▶ _Instruções de trabalho_
Reproduza fielmente, do texto sobre o Cinema Marginal, o trecho que se inicia nas palavras "Com a ditadura" e se encerra em "os cineastas marginais.".

▶ _Texto de origem_
***
O marginal era tanto uma continuidade como uma ruptura com Cinema Novo, representado por Glauber Rocha e Nelson Pereira dos Santos. Ambos se propunham a realizar uma estética terceiro-mundista, porém o Cinema Marginal buscava não só representar, como incorporar a ideia de subdesenvolvimento ao próprio fazer cinema, radicalizando ainda mais a relação do grande público com arte e a linguagem cinematográfica.


Com a ditadura empresarial militar no Brasil, a repressão e a censura, os cineastas marginais buscavam a incorporação de elementos da contracultura urbana do Rio de Janeiro e São Paulo, da cultura popular, religiões de matriz africana, uso de temas considerados tabus para época, representações de personagens LGBTQIA+, a influência da tropicália e, sobretudo, o uso de poucos recursos financeiros e técnicas precárias de gravação (câmeras de 16mm e, por vezes, de 8mm, conhecidas como “super 8”). Essa postura estética foi a responsável por maturar uma sensibilidade artística comum e tendências entre os cineastas marginais.


Enquanto isso, por parte do público, sobretudo os filmes da Boca do Lixo ganhavam cada vez mais popularidade. As maiores produções cinematográficas do período uniam elementos de pornochanchadas, filmes de terror, noir e “exploitation”. Clássicos como Bandido da Luz Vermelha, A Meia Noite Levarei Sua Alma e a Dama da Lotação foram grandes sucessos de público, sobretudo este último sendo uma das maiores bilheterias da história do cinema nacional.
***
▶ _Registros de dados_
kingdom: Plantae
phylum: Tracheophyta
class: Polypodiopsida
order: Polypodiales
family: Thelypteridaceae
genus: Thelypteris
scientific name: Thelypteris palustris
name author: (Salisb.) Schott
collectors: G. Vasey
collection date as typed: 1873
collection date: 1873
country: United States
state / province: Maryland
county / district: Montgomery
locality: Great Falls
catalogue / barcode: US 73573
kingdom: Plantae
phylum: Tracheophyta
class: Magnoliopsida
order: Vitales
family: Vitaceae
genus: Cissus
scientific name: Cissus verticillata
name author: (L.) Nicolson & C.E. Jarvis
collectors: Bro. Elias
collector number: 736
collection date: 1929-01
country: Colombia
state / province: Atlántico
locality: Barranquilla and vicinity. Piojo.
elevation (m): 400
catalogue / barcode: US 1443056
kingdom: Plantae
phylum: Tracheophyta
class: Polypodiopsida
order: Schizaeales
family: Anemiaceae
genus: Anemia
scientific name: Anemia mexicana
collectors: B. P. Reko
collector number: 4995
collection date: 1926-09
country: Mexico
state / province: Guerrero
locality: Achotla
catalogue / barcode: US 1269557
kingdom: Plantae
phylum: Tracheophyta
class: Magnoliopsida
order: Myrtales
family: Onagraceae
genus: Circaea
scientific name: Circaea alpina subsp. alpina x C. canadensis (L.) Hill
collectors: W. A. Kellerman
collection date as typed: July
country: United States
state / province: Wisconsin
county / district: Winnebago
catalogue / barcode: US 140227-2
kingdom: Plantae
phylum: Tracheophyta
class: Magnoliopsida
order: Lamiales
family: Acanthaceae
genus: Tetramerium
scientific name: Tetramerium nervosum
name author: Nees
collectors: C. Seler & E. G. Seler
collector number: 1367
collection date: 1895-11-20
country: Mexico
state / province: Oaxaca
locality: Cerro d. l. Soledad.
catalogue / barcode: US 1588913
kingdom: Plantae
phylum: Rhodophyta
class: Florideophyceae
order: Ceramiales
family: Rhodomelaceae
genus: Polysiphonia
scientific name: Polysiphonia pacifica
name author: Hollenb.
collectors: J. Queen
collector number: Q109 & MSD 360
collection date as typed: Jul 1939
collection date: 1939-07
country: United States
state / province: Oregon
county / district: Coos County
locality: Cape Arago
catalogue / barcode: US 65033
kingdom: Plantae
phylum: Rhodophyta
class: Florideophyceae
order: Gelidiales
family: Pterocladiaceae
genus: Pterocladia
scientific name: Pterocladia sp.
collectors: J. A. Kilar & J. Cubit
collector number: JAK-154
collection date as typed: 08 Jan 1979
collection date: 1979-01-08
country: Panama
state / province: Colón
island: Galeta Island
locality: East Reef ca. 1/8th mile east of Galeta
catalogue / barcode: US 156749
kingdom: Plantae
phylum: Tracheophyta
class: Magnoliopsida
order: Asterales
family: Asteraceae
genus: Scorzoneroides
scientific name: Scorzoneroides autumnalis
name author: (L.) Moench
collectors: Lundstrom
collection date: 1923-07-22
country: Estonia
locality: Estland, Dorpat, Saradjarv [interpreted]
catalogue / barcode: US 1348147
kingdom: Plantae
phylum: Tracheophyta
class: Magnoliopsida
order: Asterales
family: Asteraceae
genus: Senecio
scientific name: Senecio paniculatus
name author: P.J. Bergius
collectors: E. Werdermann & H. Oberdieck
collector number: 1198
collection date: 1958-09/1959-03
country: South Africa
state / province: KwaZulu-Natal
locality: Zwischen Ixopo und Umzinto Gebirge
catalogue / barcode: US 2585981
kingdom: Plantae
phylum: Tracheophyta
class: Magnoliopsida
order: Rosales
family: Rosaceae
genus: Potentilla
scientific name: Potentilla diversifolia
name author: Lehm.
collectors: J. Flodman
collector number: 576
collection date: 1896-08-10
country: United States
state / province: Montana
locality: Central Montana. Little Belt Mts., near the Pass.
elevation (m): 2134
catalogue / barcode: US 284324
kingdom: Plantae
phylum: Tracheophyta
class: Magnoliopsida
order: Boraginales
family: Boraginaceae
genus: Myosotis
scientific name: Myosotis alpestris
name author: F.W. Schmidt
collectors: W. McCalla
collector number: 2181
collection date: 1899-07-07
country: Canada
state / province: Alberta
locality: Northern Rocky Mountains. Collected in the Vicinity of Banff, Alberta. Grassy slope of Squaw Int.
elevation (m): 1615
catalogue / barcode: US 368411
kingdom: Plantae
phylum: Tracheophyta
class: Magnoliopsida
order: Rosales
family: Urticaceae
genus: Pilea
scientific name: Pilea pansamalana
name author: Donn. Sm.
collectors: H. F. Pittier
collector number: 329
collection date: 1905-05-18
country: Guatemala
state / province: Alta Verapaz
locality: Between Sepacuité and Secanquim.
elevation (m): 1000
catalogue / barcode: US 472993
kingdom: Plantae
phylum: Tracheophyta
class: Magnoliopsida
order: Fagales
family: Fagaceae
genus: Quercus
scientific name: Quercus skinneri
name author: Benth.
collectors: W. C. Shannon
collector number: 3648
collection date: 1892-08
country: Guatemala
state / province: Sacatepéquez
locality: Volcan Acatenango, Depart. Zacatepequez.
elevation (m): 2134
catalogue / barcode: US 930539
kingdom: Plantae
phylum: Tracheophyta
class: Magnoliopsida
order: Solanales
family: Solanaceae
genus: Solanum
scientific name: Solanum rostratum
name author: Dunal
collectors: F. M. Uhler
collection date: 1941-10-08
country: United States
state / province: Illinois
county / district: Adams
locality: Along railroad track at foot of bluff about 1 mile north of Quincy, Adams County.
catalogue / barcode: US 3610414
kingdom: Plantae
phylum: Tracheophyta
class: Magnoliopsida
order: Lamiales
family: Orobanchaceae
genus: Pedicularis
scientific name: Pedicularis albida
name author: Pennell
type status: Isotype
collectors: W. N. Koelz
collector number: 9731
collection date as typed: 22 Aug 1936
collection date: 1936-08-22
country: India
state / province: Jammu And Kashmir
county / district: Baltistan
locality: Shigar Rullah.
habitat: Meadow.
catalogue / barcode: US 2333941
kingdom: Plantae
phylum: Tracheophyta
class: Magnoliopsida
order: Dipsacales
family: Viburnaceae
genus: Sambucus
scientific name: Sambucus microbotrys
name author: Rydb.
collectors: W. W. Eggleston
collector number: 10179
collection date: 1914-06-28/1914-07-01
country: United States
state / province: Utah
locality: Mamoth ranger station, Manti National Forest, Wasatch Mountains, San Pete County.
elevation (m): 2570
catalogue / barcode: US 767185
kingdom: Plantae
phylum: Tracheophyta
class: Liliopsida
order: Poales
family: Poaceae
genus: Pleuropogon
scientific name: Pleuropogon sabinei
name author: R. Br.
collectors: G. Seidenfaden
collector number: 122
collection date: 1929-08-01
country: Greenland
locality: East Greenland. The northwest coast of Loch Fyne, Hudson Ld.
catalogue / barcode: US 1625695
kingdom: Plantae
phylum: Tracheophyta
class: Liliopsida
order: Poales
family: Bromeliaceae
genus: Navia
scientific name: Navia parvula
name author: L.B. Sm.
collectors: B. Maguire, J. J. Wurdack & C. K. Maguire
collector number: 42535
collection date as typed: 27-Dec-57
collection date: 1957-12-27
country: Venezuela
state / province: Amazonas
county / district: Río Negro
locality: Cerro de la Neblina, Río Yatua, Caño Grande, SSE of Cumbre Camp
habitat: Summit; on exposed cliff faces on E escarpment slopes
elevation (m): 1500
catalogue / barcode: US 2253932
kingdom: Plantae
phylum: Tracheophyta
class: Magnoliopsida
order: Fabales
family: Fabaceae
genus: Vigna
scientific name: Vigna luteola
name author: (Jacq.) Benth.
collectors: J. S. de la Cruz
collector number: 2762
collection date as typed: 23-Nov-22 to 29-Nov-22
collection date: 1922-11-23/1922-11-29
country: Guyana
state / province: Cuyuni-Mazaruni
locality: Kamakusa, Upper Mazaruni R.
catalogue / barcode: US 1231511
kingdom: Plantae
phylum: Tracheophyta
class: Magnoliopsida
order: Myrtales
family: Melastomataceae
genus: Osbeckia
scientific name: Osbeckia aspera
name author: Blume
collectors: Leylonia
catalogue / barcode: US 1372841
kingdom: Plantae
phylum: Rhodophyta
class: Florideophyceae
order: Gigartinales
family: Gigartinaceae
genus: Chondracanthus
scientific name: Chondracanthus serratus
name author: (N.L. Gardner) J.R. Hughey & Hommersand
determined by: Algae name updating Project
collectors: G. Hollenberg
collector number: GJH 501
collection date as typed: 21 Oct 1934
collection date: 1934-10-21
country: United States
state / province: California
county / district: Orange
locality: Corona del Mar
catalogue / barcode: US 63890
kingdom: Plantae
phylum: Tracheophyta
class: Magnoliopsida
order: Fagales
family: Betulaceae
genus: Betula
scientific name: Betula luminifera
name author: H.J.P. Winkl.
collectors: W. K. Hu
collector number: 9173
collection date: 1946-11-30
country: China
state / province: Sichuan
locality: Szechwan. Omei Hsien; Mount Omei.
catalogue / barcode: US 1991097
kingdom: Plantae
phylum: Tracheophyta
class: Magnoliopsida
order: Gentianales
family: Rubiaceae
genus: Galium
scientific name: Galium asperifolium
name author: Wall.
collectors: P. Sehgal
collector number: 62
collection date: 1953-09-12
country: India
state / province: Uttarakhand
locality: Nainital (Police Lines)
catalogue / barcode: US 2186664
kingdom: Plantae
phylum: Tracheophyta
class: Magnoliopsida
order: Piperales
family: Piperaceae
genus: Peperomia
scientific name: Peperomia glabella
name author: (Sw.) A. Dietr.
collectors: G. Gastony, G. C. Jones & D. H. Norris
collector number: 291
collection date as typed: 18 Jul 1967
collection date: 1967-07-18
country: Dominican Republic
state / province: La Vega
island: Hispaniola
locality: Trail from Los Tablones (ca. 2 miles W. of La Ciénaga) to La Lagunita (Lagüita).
***
▶ _Resposta completa_
Com a ditadura empresarial militar no Brasil, a repressão e a censura, os cineastas marginais buscavam a incorporação de elementos da contracultura urbana do Rio de Janeiro e São Paulo, da cultura popular, religiões de matriz africana, uso de temas considerados tabus para época, representações de personagens LGBTQIA+, a influência da tropicália e, sobretudo, o uso de poucos recursos financeiros e técnicas precárias de gravação (câmeras de 16mm e, por vezes, de 8mm, conhecidas como “super 8”). Essa postura estética foi a responsável por maturar uma sensibilidade artística comum e tendências entre os cineastas marginais.